Five recent book reviews
This book provides an excellent overview of the theory, methods and applications of continuous optimization problems. The book deals with one-dimensional optimization (chapter 1), unconstrained optimization (chapter 2), optimization under equality constraints (chapter 3), optimization under inequality constraints (chapter 4), linear programming (chapter 6), convex optimization (chapter 7), mixed smooth-convex optimization (chapter 10), dynamic programming in discrete time (chapter 11), and dynamic optimization in continuous time (chapter 12). The following four-step procedure, conveniently adapted to each of the above families of continuous optimization problems, is proposed for computing an optimal solution of those problems that are analytically solvable (i.e. by a formula):
1. Establish the existence of global solutions.
2. Write down the first order necessary conditions.
3. Investigate these conditions.
4. Write down the conclusions.
The main tools in step 1 are the classical Weierstrass theorem (applied to some bounded non-empty sublevel set) and its extension to coercive functions. Step 2 is based upon the so-called Fermat-Lagrange principle (i.e. conditions of multiplier type) for finite-dimensional optimization problems and the Pontryagin principle for dynamic optimization problems. The particular versions of the Fermat-Lagrange principle for the different classes of mathematical programming problems considered in this book (all of them involving differentiable and/or convex functions, i.e. functions admitting linear approximations) are obtained via the tangent space theorem (closely related to the implicit function theorem) for smooth problems and by means of the supporting hyperplane theorem (related to the separation theorem) in the case of convex problems. Typically, step 3 provides a list of candidates and step 1 allows the identification of optimal solutions among them if the given problem is solvable. The second order conditions in chapter 5 give some insight although they do not play a crucial role in this approach because they can seldom be checked in practice. A similar point of view is adopted regarding the constraint qualifications.

INFORMATION SUPPLIED:
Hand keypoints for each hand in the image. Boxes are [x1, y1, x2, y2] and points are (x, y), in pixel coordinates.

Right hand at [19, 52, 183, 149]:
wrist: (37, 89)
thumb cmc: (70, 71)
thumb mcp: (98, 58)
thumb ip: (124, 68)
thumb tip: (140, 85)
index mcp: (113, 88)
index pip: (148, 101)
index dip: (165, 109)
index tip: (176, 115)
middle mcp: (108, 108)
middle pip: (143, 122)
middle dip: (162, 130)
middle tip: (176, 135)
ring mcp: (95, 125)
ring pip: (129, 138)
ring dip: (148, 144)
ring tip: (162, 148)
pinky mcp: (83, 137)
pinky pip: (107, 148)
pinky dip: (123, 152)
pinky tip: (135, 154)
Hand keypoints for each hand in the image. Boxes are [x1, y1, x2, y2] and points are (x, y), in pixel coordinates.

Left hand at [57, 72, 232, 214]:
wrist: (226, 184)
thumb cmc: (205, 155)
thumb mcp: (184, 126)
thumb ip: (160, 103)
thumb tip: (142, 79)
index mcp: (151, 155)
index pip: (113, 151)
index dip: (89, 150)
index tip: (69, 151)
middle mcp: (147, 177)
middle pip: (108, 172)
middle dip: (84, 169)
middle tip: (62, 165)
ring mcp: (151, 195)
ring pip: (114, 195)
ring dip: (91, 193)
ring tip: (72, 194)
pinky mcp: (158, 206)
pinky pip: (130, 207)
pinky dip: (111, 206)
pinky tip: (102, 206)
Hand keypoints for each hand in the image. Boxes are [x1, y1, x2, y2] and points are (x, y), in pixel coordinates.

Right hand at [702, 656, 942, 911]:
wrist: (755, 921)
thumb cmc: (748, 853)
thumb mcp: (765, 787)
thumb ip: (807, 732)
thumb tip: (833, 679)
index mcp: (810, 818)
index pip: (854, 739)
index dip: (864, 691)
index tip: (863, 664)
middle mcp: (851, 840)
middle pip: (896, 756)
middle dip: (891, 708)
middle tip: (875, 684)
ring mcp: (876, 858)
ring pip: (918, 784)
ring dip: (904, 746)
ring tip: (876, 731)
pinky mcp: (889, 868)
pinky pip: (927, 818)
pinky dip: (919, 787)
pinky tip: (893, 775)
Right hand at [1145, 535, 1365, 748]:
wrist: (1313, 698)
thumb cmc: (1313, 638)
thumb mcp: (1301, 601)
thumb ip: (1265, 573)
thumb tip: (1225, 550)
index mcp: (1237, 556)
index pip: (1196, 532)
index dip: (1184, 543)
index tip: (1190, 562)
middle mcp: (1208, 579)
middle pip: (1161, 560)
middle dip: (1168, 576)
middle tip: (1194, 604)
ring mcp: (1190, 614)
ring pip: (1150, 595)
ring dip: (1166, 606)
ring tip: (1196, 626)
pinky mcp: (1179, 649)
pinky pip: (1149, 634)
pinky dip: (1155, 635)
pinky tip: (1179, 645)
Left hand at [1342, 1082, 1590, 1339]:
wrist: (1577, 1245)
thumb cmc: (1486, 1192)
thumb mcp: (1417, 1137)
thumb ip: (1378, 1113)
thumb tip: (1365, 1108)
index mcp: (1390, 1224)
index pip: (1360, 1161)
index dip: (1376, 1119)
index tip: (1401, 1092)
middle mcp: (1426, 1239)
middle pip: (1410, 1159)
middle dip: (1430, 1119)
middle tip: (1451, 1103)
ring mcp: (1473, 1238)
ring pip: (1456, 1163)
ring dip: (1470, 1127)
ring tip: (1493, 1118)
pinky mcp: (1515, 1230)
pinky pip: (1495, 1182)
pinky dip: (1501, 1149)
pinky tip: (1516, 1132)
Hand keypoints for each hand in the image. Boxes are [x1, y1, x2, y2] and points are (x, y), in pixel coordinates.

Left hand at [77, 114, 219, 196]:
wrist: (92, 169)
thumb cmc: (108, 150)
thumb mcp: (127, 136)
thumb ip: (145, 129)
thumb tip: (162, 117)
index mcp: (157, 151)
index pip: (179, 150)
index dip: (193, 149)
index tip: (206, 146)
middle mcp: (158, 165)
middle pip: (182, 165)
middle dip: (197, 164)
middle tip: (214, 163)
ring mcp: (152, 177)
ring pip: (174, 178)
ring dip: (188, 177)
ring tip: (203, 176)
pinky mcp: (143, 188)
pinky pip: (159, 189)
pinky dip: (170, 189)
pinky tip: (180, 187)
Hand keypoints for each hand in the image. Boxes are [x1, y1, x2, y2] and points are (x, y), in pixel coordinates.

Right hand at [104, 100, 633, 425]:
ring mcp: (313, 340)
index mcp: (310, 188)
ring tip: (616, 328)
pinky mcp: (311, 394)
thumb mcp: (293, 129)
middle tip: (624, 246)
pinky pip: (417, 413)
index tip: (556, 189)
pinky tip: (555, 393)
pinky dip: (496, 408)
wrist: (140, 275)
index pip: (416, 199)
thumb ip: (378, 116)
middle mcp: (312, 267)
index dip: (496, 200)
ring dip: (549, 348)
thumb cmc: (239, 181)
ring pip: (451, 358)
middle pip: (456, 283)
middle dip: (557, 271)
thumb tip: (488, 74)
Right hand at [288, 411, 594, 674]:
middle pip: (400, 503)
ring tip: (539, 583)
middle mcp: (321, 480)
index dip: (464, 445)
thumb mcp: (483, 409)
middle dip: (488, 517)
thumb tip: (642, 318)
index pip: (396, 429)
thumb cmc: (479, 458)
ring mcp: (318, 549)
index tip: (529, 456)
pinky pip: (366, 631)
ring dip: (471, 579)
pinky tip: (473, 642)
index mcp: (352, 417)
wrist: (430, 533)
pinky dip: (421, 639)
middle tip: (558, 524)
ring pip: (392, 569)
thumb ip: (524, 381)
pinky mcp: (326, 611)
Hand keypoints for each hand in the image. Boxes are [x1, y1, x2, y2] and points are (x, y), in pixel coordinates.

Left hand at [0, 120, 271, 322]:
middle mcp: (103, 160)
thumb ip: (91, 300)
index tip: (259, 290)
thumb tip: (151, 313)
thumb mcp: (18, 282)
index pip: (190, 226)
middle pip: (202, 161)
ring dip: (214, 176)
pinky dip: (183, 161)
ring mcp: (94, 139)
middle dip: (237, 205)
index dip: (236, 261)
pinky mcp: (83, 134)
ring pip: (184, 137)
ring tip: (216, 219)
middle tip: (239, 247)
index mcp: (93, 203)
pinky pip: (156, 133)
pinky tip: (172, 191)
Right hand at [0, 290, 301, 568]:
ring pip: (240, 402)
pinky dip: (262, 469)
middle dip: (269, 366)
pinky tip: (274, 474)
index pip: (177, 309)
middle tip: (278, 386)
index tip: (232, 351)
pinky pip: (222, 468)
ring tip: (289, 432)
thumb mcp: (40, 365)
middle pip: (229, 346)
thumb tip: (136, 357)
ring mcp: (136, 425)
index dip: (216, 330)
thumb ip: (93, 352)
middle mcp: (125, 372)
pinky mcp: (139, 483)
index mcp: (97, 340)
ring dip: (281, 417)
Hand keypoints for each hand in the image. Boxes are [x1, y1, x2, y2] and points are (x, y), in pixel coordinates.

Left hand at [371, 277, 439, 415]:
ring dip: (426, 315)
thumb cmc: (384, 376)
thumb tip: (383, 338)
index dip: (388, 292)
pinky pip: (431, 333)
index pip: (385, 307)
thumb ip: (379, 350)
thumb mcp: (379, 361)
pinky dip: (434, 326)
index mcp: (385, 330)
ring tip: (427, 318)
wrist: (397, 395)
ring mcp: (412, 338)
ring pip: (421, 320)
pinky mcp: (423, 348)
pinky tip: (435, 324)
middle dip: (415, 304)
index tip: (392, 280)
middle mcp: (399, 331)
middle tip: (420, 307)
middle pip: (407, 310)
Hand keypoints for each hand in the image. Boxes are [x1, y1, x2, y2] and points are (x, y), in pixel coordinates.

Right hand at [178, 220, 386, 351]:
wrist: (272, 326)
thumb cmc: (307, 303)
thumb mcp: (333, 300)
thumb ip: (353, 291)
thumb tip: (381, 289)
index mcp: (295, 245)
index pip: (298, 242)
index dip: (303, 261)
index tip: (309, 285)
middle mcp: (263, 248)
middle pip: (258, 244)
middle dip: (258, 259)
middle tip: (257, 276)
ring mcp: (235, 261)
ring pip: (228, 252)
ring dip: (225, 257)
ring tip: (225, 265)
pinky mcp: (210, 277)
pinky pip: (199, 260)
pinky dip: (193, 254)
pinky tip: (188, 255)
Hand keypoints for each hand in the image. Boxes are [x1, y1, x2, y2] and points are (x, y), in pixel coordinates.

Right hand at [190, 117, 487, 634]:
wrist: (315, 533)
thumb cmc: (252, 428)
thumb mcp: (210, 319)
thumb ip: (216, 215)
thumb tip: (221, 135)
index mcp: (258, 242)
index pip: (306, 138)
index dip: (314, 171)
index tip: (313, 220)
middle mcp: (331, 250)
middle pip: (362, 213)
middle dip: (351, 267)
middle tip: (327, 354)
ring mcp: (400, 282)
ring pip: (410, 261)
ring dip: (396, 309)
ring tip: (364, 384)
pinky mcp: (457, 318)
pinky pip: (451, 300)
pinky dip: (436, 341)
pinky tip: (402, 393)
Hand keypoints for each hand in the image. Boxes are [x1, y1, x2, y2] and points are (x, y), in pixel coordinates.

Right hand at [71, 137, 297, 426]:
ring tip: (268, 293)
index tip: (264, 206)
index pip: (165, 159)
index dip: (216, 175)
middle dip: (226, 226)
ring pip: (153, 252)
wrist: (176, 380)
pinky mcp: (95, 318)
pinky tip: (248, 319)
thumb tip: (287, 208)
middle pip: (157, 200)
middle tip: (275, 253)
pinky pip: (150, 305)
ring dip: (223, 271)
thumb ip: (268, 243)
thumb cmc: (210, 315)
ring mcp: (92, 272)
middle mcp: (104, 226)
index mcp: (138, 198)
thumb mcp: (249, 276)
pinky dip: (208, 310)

LIST OF TASKS:
(A) Rewrite the paragraph of the book review beginning "The main tools in step 1" as a bulleted list that keeps its main facts.
(B) Set down the passage of the book review from "Five recent book" up to and including "of global solutions.".
The items come from a source separate from the book review.

ACTIVITY ANSWERS:
(A)
- Step 1 relies mainly on the classical Weierstrass theorem, applied to a bounded non-empty sublevel set, and on its extension to coercive functions.
- Step 2 is based on the Fermat-Lagrange principle (conditions of multiplier type) for finite-dimensional problems and on the Pontryagin principle for dynamic optimization problems.
- The book's versions of the Fermat-Lagrange principle cover problems involving differentiable and/or convex functions. They come from the tangent space theorem (closely related to the implicit function theorem) for smooth problems. For convex problems they come from the supporting hyperplane theorem (related to the separation theorem).
- Step 3 typically produces a list of candidates. If the problem is solvable, step 1 then allows the optimal solutions among them to be identified.
- The second order conditions in chapter 5 give some insight but play no crucial role, because they can seldom be checked in practice. Constraint qualifications are viewed in a similar way.

(B)
Five recent book reviews
This book provides an excellent overview of the theory, methods and applications of continuous optimization problems. The book deals with one-dimensional optimization (chapter 1), unconstrained optimization (chapter 2), optimization under equality constraints (chapter 3), optimization under inequality constraints (chapter 4), linear programming (chapter 6), convex optimization (chapter 7), mixed smooth-convex optimization (chapter 10), dynamic programming in discrete time (chapter 11), and dynamic optimization in continuous time (chapter 12). The following four-step procedure, conveniently adapted to each of the above families of continuous optimization problems, is proposed for computing an optimal solution of those problems that are analytically solvable (i.e. by a formula):
1. Establish the existence of global solutions.